Categories
dataframe pandas python

Strange behavior with Pandas median

Consider the following dataframe:

       b           c     d     e  f     g     h
0 6.25 2018-04-01 True NaN 7 54.0 64.0
1 32.50 2018-04-01 True NaN 7 54.0 64.0
2 16.75 2018-04-01 True NaN 7 54.0 64.0
3 29.25 2018-04-01 True NaN 7 54.0 64.0
4 21.75 2018-04-01 True NaN 7 54.0 64.0
5 21.75 2018-04-01 True True 7 54.0 64.0
6 7.75 2018-04-01 True True 7 54.0 64.0
7 23.25 2018-04-01 True True 7 54.0 64.0
8 12.25 2018-04-01 True True 7 54.0 64.0
9 30.50 2018-04-01 True NaN 7 54.0 64.0

(copy and paste and use df = pd.read_clipboard() to create the dataframe)

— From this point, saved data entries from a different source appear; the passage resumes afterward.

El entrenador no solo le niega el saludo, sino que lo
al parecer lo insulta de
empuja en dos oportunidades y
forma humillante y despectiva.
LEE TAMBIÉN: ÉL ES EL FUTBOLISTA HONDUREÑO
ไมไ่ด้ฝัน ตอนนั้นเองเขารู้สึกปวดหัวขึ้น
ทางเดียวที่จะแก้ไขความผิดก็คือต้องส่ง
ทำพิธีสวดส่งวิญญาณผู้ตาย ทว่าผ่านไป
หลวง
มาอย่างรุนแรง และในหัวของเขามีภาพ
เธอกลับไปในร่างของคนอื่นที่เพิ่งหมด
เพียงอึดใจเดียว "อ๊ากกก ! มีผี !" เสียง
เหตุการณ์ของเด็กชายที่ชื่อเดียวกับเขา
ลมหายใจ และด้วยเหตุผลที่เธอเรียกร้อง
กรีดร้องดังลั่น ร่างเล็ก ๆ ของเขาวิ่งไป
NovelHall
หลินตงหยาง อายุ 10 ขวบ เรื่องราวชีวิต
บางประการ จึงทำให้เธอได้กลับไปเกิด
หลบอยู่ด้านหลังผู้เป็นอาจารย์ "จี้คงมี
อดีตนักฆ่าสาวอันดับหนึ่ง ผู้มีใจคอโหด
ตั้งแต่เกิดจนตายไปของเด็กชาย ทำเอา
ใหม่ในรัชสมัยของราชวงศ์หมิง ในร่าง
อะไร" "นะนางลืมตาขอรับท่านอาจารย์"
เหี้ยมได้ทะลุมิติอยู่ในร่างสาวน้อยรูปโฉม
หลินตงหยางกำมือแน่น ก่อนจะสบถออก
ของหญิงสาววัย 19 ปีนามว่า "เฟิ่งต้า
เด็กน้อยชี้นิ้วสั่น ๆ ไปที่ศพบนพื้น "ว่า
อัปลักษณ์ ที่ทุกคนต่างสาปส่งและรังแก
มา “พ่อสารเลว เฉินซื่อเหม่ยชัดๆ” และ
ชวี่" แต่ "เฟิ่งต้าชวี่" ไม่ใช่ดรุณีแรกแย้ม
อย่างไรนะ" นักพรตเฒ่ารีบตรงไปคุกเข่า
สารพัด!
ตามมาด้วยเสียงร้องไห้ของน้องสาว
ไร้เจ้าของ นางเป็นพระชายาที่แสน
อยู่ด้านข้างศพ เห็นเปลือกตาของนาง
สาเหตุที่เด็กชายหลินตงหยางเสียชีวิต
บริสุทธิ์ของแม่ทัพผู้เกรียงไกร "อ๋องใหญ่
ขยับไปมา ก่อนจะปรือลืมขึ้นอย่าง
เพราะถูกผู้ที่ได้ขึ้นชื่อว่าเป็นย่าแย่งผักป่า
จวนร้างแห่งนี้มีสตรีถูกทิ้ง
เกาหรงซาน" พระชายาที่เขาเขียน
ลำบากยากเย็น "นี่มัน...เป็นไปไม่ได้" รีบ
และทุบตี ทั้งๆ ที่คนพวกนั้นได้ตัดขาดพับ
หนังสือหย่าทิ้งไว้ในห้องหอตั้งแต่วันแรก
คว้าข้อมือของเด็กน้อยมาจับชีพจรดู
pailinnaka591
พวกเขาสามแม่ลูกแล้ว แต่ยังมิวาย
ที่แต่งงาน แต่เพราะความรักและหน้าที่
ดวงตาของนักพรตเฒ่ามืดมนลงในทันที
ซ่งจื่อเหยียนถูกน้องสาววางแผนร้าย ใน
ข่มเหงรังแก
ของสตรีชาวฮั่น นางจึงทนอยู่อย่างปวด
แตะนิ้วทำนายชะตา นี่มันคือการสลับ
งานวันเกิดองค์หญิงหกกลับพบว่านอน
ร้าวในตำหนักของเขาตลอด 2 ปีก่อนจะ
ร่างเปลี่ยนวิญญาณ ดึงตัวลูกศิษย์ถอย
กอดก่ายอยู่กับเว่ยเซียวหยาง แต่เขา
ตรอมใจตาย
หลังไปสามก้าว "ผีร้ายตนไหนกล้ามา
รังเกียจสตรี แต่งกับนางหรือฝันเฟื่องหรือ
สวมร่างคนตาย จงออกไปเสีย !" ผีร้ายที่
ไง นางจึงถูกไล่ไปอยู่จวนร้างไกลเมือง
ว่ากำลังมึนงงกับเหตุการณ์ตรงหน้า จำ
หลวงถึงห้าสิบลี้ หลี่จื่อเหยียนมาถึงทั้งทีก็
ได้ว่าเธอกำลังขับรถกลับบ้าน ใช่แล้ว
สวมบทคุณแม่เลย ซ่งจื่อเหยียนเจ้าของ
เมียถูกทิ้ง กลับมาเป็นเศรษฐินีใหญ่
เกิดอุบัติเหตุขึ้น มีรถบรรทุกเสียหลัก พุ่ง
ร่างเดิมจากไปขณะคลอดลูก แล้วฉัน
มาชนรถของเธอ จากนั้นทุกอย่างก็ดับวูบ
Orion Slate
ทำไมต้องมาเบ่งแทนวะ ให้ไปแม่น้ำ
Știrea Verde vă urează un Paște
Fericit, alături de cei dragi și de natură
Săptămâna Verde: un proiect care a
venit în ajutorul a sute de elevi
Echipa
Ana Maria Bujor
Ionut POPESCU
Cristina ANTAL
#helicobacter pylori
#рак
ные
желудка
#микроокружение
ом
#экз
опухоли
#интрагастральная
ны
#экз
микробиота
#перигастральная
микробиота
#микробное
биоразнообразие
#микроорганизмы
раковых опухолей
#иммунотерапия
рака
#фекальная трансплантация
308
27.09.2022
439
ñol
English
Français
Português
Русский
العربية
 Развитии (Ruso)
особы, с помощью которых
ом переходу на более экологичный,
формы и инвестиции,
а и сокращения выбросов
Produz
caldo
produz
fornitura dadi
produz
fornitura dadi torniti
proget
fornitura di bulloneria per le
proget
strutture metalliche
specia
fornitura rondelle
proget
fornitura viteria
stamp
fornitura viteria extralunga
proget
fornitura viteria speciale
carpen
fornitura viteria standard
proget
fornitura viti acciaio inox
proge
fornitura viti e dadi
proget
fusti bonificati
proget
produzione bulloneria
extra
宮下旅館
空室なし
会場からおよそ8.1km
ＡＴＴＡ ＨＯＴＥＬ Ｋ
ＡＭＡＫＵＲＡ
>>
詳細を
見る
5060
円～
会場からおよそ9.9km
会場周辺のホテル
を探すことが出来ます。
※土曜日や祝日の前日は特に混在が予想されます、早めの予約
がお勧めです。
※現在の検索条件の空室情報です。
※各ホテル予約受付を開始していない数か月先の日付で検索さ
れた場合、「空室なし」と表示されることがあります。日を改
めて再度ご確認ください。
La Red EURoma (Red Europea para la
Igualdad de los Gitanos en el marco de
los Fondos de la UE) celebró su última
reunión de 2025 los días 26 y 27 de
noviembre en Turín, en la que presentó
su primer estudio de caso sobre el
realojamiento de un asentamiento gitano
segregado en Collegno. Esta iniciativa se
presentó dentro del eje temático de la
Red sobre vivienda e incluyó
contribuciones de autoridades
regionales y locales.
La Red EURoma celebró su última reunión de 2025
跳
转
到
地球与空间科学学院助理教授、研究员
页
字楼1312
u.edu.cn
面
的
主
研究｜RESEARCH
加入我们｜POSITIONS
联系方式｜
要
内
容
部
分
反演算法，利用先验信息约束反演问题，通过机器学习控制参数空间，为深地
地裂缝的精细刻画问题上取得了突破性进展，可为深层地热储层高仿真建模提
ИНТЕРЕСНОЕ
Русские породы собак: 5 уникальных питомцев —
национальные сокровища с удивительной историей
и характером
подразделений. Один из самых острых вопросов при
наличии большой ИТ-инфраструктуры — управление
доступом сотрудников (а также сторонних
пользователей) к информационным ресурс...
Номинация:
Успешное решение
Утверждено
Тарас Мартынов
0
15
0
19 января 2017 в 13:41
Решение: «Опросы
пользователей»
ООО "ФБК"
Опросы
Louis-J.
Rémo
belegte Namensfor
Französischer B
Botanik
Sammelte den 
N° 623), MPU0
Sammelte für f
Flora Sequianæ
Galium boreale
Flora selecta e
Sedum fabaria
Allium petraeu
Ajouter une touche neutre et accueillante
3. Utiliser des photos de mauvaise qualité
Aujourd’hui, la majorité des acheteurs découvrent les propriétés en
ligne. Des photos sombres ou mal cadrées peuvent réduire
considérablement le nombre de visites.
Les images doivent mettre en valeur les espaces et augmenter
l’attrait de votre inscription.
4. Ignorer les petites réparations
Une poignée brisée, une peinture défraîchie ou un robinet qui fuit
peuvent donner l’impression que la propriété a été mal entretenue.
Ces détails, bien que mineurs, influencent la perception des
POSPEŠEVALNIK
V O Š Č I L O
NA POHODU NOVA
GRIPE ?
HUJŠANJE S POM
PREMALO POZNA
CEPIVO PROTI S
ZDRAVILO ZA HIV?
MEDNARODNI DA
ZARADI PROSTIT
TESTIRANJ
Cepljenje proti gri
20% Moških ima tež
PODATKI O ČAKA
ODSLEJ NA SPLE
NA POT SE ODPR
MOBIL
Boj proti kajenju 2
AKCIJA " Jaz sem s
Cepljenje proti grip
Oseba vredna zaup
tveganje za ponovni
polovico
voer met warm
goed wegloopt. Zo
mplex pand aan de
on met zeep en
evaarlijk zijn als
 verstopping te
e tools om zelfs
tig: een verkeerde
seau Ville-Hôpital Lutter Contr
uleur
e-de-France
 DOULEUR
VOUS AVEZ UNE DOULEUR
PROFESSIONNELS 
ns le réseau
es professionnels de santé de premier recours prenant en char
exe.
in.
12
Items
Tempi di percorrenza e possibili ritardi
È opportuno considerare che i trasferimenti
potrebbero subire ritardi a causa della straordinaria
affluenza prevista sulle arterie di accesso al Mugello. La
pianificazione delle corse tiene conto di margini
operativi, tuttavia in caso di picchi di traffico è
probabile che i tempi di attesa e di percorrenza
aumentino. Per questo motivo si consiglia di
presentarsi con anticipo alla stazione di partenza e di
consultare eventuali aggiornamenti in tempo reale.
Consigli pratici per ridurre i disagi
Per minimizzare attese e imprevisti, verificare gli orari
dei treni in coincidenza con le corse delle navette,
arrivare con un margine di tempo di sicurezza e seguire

Finding the medians initially works with no problem:

df.median()
b 21.75
d 1.00
e 1.00
f 7.00
g 54.00
h 64.00
dtype: float64

However, if a column is dropped and then the median is found, the median for column e disappears:

new_df = df.drop(columns=['b'])
new_df.median()
d 1.0
f 7.0
g 54.0
h 64.0
dtype: float64

This behavior is a little unexpected and finding the median for column e by itself still works:

new_df['e'].median()
1.0

Using skipna=False does not make a difference:

new_df.median(skipna=False)
d 1.0
f 7.0
g 54.0
h 64.0
dtype: float64

(it does for the original dataframe):

df.median(skipna=False)
b 21.75
d 1.00
e NaN
f 7.00
g 54.00
h 64.00
dtype: float64

The datatype of column e is object in both df and new_df and the only difference between the two dataframes is new_df does not have column b. Adding the column back into new_df does not resolve the issue. This only occurs when the first column b is dropped. It does not occur if column e is a float or integer datatype.

This behavior is present in both pandas==0.22.0 and pandas==0.24.1

There is now an open GitHub issue for anyone to try and solve this!